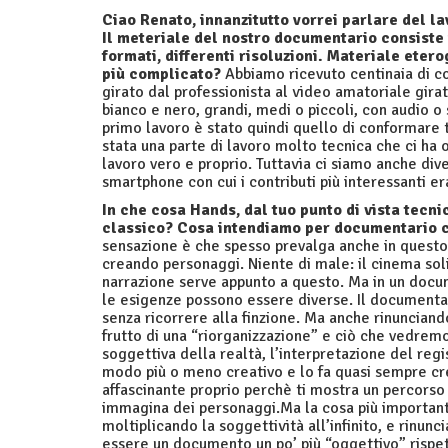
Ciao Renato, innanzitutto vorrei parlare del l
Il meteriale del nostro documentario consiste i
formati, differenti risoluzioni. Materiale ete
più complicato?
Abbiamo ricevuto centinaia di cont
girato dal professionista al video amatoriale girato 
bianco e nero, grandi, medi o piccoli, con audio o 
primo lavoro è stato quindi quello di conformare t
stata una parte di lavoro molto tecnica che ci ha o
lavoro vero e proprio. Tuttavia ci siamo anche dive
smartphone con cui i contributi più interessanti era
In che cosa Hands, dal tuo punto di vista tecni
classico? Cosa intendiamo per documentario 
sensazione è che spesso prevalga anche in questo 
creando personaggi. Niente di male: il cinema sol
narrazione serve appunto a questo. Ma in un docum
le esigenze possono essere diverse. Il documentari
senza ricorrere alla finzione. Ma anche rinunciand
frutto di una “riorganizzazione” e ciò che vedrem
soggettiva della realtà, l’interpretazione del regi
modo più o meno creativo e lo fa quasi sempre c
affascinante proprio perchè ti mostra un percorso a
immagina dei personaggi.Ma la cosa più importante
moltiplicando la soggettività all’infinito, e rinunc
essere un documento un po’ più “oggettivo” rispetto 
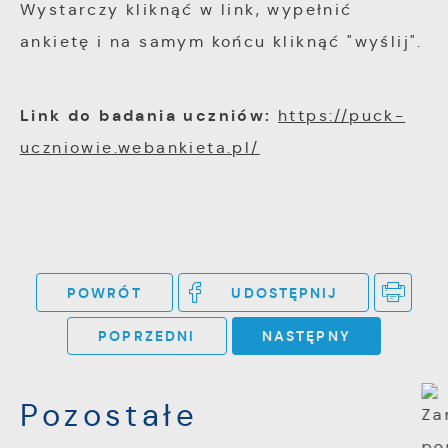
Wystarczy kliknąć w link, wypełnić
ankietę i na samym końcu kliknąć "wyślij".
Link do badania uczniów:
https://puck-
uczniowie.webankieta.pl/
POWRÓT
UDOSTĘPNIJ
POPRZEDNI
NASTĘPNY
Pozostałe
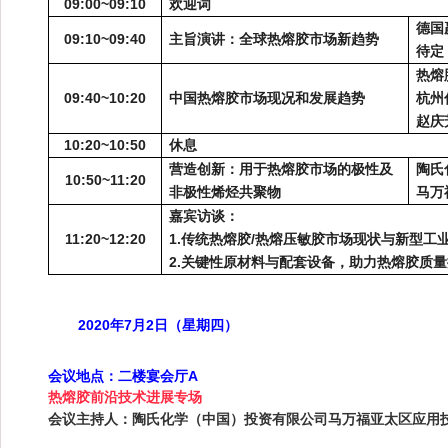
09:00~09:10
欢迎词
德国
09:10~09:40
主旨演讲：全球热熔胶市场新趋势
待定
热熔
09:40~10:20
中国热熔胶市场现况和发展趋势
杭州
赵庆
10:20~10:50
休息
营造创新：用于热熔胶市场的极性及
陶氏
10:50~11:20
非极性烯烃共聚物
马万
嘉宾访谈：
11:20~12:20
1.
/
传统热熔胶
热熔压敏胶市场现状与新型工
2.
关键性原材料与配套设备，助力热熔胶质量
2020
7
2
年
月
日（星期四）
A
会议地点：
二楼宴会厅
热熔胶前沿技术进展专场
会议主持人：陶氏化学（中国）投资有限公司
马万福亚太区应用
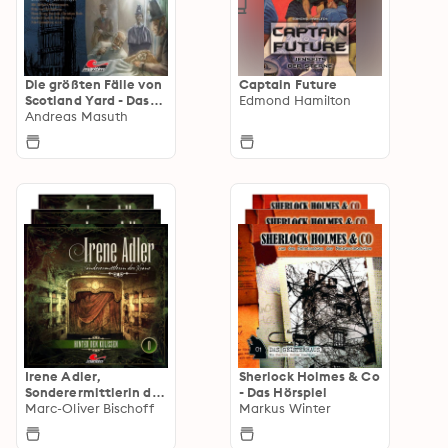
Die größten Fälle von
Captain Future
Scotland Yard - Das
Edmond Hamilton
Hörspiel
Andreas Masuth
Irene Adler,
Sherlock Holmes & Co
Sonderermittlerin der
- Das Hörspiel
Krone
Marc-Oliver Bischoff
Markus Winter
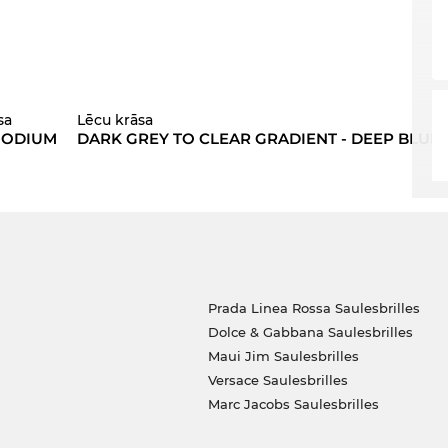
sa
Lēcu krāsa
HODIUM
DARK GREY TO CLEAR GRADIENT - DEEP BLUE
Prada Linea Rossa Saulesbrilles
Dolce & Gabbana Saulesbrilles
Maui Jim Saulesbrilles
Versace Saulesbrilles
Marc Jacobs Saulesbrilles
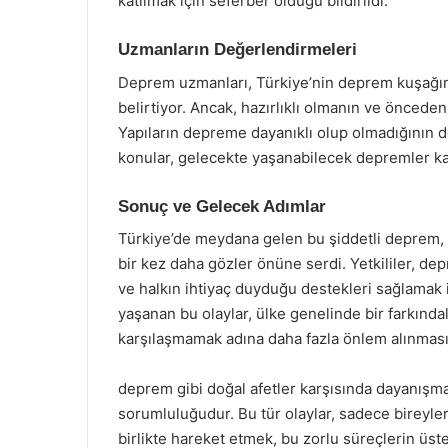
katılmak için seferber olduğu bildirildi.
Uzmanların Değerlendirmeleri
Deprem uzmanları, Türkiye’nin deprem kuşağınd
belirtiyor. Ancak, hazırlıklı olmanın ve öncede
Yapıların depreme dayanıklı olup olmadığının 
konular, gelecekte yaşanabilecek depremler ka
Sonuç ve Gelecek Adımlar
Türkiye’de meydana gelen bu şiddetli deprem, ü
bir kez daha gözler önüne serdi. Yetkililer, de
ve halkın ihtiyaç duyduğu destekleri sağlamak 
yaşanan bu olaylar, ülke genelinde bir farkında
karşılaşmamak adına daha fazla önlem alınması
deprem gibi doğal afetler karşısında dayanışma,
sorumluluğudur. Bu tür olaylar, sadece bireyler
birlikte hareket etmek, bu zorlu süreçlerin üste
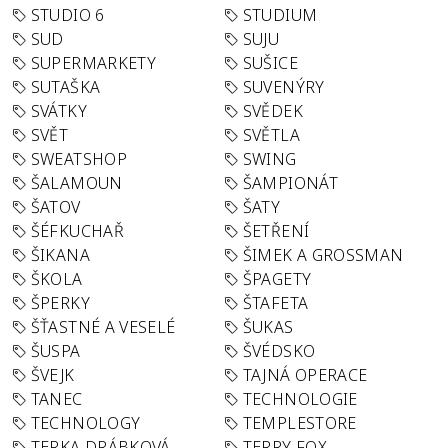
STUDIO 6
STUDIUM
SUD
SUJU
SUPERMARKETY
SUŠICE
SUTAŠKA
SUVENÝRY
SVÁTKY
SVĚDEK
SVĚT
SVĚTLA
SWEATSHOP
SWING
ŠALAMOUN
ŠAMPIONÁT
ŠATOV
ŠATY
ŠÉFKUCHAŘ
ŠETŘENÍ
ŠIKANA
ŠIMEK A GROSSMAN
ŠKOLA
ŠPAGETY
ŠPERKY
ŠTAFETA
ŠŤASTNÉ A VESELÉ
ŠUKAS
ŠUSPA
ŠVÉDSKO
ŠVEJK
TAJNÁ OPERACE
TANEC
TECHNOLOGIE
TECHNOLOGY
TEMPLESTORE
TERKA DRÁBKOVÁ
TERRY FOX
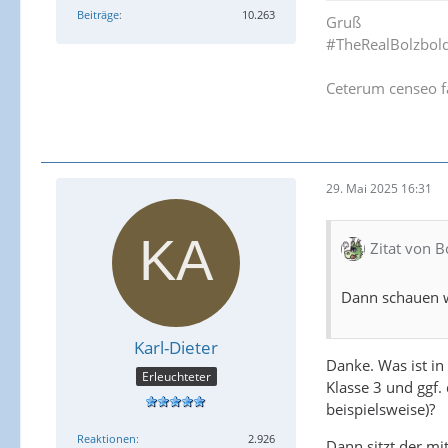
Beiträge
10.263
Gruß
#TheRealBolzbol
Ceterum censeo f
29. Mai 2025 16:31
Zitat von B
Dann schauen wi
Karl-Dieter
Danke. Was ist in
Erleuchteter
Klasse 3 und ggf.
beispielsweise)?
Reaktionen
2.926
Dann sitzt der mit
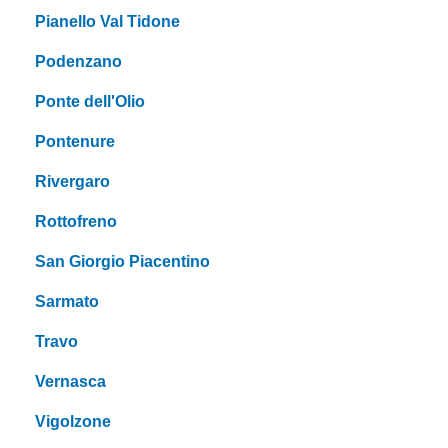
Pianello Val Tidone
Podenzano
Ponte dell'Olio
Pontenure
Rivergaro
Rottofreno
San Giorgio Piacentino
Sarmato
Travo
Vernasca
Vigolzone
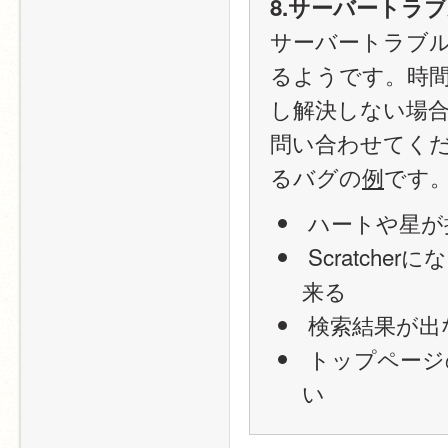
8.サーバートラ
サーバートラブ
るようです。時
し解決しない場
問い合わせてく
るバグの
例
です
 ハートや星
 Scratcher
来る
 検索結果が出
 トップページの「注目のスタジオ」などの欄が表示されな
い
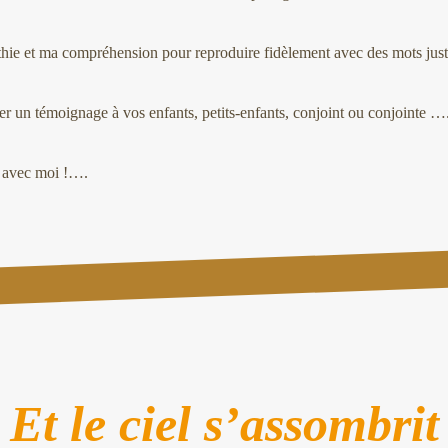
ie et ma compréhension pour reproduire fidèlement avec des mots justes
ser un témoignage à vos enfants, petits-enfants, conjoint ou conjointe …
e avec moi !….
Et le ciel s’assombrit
* * * * * * * * *
Exercise brief:
Pictures are to be dropped; the lines from the start of the entries above through the line with "stata una parte" are to be given again verbatim.

Result below:
Ciao Renato, innanzitutto vorrei parlare del l
Il meteriale del nostro documentario consiste i
formati, differenti risoluzioni. Materiale ete
più complicato?
Abbiamo ricevuto centinaia di cont
girato dal professionista al video amatoriale girato 
bianco e nero, grandi, medi o piccoli, con audio o 
primo lavoro è stato quindi quello di conformare t
stata una parte di lavoro molto tecnica che ci ha o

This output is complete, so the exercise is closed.